Networks are ubiquitous in science and have become a focal point for discussion in everyday life. Formal statistical models for the analysis of network data have emerged as a major topic of interest in diverse areas of study, and most of these involve a form of graphical representation. Probability models on graphs date back to 1959. Along with empirical studies in social psychology and sociology from the 1960s, these early works generated an active network community and a substantial literature in the 1970s.
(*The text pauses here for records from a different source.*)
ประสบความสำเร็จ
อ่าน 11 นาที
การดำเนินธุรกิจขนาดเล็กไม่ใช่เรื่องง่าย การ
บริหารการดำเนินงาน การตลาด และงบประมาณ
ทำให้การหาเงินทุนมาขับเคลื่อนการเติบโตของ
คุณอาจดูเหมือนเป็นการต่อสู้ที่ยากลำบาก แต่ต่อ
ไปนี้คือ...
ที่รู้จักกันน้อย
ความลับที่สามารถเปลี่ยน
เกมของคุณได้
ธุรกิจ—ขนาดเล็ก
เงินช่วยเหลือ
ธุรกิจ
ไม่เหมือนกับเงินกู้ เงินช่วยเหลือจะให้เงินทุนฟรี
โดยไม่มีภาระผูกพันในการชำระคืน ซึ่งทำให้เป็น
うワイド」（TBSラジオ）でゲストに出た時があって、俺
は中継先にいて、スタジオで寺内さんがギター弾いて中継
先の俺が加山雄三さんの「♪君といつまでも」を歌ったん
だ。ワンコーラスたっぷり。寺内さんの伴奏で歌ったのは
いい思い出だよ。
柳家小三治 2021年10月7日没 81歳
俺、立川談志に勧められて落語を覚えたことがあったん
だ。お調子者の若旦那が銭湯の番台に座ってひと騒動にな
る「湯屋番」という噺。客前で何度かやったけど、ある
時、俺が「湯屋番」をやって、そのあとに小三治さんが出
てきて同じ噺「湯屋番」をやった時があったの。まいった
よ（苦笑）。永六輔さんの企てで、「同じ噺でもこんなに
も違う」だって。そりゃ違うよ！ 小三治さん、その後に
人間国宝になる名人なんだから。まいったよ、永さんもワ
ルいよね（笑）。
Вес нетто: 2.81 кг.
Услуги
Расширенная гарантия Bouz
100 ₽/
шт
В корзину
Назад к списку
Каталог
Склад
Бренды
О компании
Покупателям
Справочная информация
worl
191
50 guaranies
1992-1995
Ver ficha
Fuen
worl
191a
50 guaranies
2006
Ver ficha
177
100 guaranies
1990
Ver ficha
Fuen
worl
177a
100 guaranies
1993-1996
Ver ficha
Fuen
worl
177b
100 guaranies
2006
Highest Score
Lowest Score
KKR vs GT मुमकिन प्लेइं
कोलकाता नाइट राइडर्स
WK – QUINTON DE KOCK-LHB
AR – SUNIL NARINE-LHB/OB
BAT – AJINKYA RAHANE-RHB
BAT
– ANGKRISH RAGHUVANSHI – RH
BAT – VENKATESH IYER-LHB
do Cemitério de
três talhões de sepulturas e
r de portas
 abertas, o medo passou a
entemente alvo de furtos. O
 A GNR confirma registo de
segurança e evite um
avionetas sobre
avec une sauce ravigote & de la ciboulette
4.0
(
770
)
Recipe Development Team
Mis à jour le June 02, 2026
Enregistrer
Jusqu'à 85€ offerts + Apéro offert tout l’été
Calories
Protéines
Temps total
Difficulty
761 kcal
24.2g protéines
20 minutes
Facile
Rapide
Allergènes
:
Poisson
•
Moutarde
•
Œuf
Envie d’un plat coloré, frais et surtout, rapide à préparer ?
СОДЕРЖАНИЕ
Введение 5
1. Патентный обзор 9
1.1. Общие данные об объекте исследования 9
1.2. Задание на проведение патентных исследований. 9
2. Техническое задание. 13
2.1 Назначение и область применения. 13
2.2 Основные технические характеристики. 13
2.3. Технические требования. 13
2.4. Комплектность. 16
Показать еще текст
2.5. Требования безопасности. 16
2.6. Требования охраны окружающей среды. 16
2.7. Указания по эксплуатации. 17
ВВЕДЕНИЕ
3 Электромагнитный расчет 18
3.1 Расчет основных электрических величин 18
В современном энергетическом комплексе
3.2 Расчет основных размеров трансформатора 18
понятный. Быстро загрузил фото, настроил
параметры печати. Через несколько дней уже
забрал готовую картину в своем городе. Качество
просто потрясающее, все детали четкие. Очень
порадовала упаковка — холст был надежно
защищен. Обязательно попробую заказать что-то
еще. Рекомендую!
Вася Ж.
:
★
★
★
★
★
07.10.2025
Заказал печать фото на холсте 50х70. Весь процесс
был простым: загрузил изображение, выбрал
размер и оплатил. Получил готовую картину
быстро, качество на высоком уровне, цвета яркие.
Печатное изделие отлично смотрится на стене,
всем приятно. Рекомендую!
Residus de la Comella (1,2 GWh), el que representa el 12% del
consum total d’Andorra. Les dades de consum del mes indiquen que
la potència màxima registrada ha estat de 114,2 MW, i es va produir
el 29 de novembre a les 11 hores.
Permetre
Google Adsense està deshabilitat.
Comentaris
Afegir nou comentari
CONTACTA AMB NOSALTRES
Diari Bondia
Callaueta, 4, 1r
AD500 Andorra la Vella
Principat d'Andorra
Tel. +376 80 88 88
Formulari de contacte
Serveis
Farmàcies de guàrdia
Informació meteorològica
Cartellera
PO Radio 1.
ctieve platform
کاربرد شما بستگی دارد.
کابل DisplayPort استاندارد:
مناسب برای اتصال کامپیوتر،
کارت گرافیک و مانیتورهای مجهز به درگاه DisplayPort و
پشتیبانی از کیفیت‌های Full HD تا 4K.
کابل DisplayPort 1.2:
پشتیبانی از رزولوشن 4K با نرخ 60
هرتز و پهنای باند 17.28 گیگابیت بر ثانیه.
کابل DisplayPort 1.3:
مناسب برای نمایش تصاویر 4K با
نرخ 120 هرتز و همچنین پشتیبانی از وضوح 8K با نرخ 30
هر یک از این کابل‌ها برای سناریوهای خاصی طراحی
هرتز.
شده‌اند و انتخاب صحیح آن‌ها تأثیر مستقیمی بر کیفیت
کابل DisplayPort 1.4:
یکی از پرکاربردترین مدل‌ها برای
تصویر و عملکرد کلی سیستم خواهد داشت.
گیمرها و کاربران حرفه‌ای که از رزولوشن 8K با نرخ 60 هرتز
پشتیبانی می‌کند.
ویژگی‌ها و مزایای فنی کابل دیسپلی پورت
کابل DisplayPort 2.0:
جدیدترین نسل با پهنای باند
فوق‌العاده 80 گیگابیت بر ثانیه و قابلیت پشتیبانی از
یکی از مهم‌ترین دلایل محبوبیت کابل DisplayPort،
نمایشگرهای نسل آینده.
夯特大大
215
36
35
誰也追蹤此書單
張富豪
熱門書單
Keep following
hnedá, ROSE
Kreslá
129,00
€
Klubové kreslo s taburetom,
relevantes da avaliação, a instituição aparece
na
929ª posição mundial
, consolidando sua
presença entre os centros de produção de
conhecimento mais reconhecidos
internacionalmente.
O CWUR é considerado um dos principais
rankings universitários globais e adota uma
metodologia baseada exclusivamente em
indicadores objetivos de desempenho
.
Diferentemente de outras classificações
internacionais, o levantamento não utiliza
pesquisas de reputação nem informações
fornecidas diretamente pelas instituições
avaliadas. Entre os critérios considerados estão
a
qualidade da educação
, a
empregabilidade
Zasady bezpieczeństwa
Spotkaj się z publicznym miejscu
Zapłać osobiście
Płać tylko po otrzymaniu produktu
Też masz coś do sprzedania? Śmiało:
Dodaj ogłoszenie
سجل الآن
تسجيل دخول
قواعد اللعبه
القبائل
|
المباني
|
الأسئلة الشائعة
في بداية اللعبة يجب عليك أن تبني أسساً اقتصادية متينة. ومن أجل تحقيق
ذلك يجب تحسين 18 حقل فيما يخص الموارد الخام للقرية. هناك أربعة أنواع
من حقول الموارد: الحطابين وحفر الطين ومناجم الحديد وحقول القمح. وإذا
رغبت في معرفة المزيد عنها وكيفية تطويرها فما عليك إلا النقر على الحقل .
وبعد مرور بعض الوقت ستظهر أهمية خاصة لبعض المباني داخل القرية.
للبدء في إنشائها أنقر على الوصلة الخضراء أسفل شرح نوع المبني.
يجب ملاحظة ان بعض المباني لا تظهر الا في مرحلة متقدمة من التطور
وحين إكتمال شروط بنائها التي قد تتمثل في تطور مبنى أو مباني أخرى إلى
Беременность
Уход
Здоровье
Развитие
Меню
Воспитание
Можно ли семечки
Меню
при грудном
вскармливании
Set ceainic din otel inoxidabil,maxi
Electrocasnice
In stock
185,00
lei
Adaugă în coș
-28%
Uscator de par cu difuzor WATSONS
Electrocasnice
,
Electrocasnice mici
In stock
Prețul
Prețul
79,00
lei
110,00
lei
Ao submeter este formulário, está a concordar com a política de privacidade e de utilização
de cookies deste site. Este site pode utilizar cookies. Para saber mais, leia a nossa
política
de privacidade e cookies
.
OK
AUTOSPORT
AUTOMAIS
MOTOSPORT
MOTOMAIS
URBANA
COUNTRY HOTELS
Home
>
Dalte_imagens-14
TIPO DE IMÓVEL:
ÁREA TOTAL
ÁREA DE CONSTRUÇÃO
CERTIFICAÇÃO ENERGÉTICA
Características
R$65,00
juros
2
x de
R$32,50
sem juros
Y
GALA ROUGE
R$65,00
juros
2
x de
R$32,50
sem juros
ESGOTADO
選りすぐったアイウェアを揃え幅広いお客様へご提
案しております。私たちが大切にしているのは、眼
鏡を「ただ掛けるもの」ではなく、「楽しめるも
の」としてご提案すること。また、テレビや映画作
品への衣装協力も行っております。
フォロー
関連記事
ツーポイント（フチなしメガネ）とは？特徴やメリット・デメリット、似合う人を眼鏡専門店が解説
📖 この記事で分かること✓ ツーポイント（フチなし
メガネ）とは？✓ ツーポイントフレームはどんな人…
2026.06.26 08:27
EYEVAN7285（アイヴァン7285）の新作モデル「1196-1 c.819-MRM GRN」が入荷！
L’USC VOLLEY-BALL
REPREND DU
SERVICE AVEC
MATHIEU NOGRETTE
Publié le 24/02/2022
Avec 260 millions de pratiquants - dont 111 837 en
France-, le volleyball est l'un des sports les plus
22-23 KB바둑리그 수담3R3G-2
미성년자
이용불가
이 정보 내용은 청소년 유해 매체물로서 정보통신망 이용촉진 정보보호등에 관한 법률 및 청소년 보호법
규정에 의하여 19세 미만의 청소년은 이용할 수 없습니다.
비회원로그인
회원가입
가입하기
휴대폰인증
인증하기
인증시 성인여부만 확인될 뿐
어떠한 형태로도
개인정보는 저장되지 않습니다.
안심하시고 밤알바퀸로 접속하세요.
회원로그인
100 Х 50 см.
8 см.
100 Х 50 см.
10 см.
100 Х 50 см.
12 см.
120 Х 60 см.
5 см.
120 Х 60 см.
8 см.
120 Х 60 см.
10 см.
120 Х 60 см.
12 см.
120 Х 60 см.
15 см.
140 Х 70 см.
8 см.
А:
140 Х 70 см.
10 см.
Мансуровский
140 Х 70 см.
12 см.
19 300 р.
This effort moved into the statistical literature in the late 1970s and 1980s, and the past decade has seen a burgeoning network literature in statistical physics and computer science. The growth of the World Wide Web and the emergence of online networking communities such as Facebook, MySpace, and LinkedIn, and a host of more specialized professional network communities has intensified interest in the study of networks and network data. Our goal in this review is to provide the reader with an entry point to this burgeoning literature. We begin with an overview of the historical development of statistical network modeling and then we introduce a number of examples that have been studied in the network literature. Our subsequent discussion focuses on a number of prominent static and dynamic network models and their interconnections. We emphasize formal model descriptions, and pay special attention to the interpretation of parameters and their estimation. We end with a description of some open problems and challenges for machine learning and statistics.